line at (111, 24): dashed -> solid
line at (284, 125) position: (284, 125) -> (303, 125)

☆ ☆ ☆ ☆

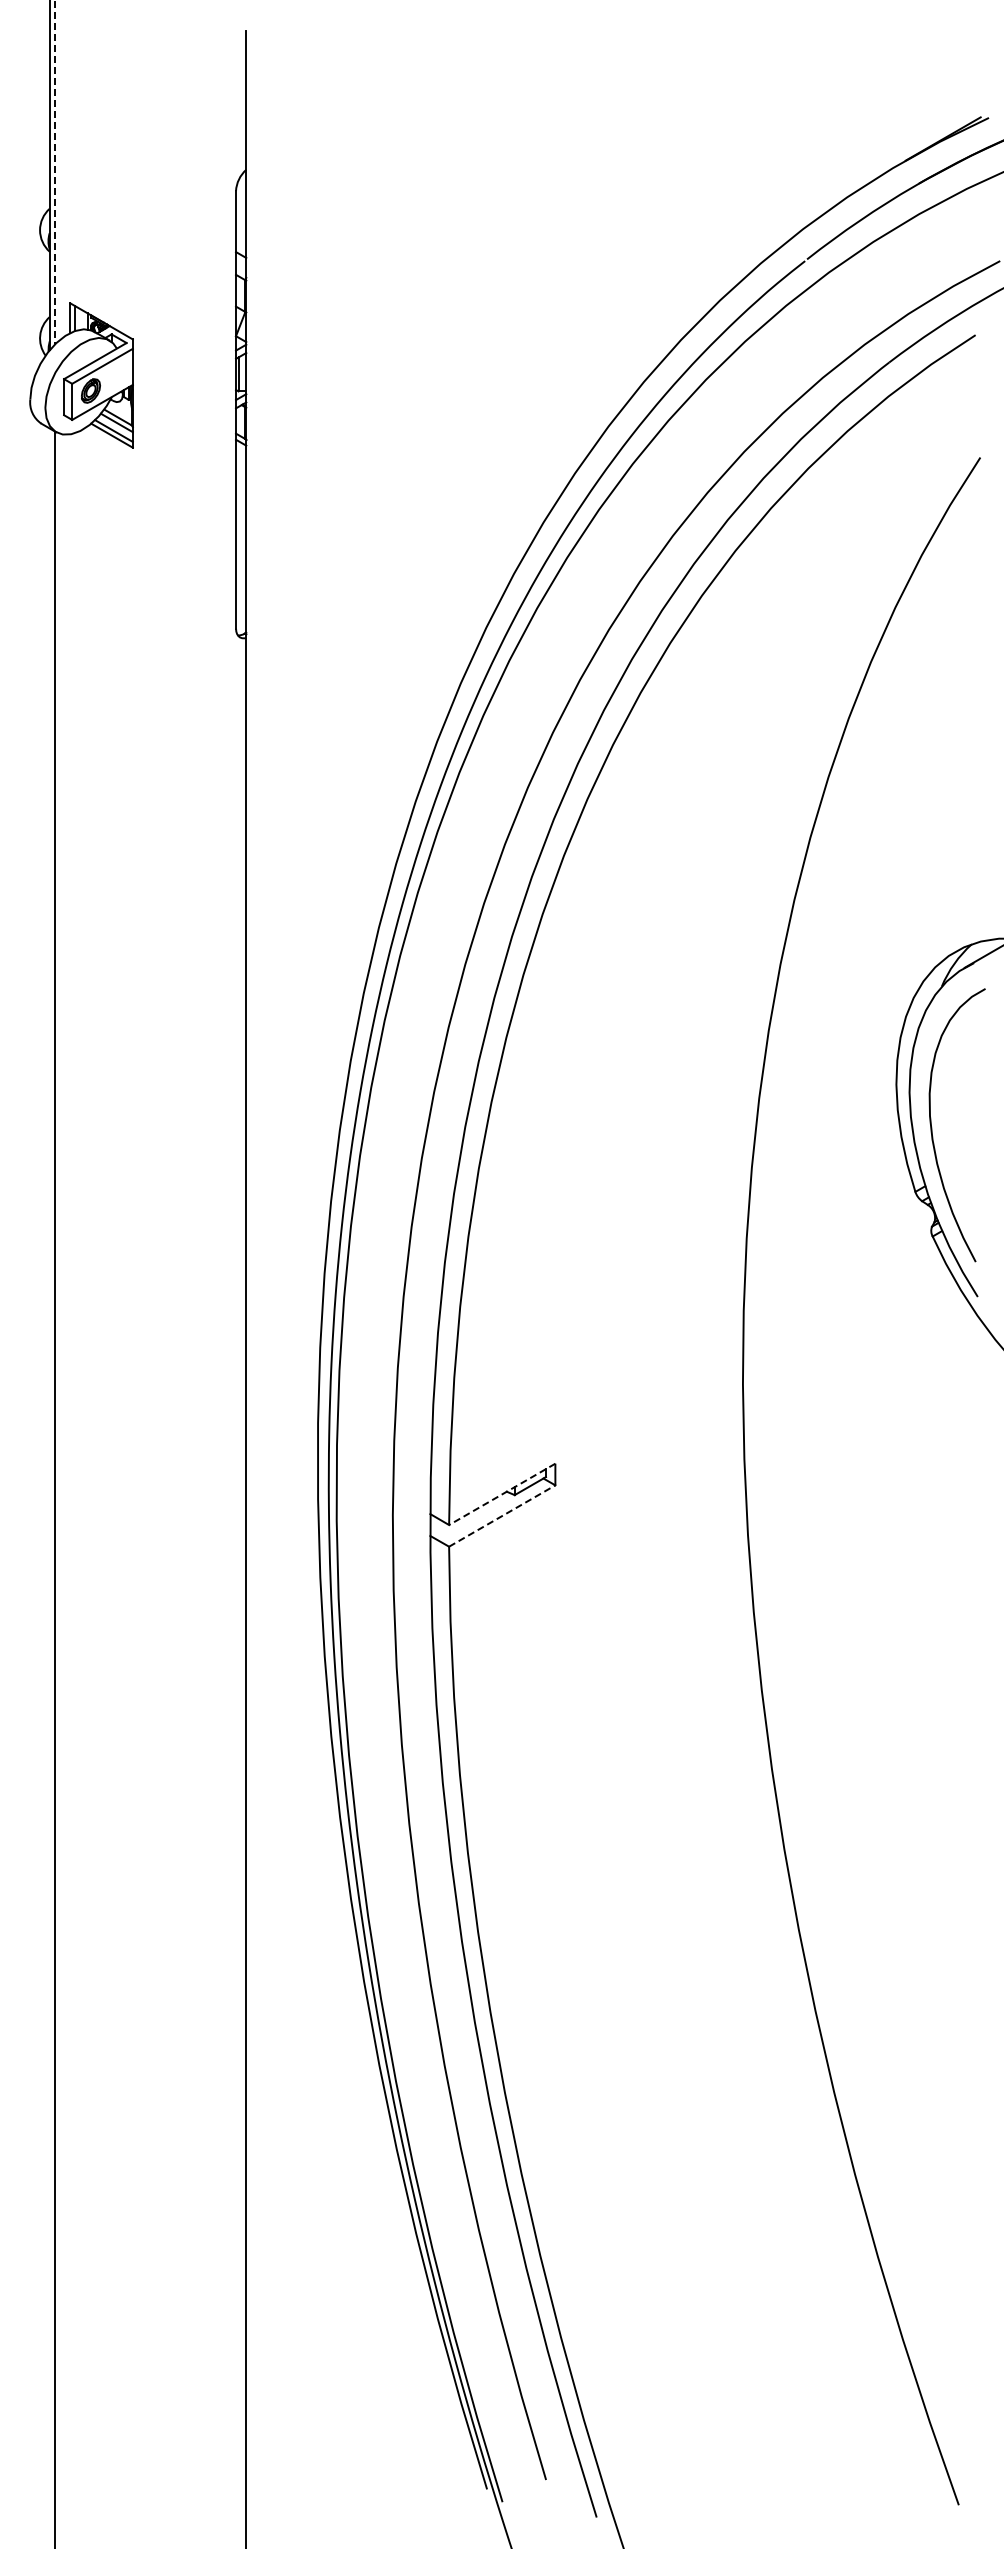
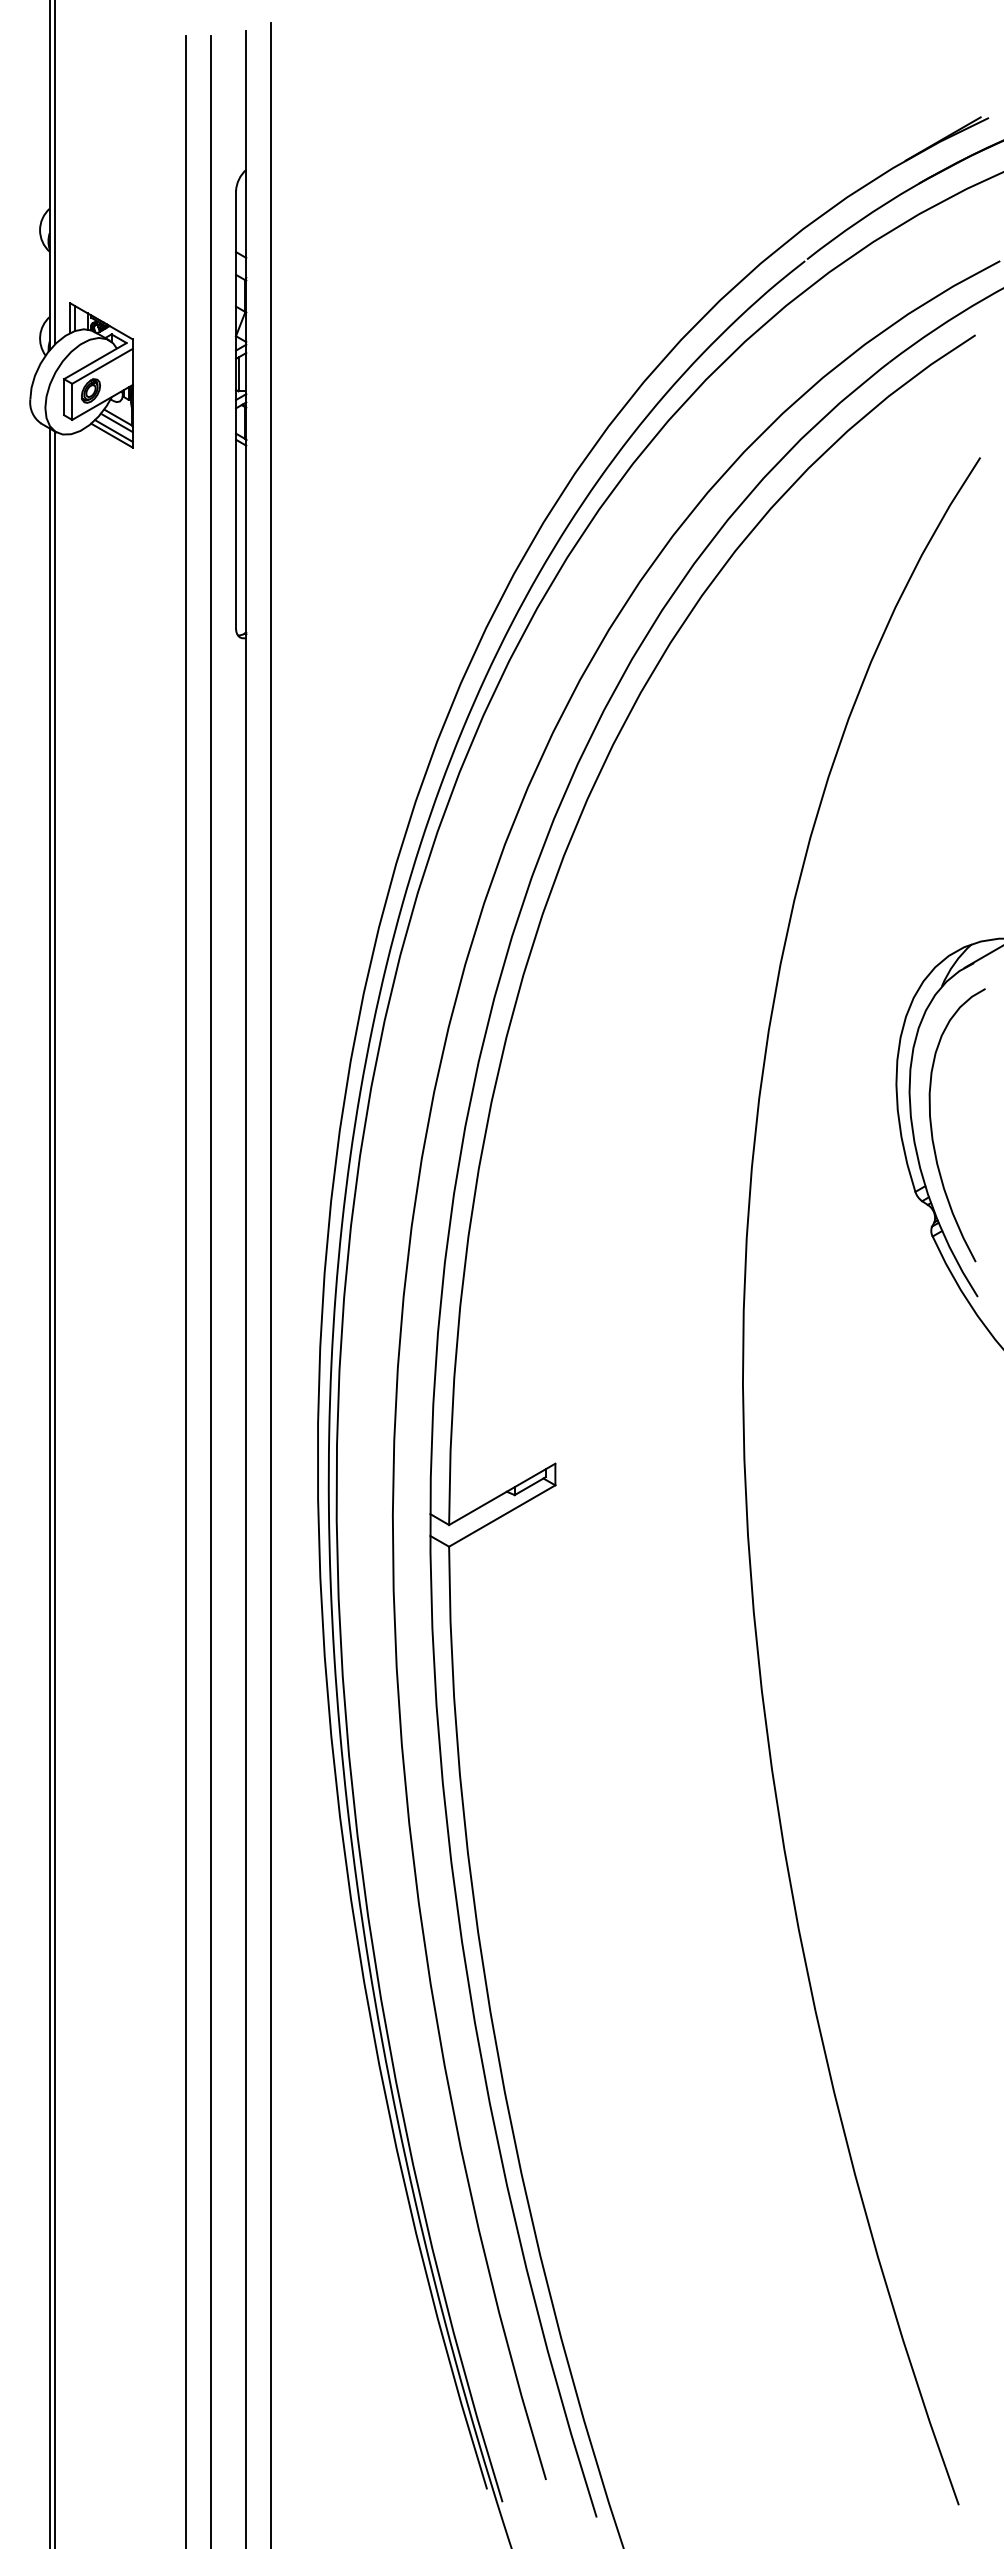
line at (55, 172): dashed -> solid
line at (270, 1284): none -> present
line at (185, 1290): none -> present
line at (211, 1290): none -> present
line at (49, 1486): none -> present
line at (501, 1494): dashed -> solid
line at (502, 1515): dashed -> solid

☆ ☆ ☆ ☆

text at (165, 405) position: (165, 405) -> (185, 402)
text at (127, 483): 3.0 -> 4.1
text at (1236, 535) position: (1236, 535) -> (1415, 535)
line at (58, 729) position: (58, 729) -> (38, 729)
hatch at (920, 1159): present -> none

☆ ☆ ☆ ☆

**INSTRUCTION:**
Return the data starting with the line that contains "text at (165, 405)" and going on through the line that contains "hatch at (920, 1159): present -> none", reproducing each line unchanged.

**ANSWER BELOW:**
text at (165, 405) position: (165, 405) -> (185, 402)
text at (127, 483): 3.0 -> 4.1
text at (1236, 535) position: (1236, 535) -> (1415, 535)
line at (58, 729) position: (58, 729) -> (38, 729)
hatch at (920, 1159): present -> none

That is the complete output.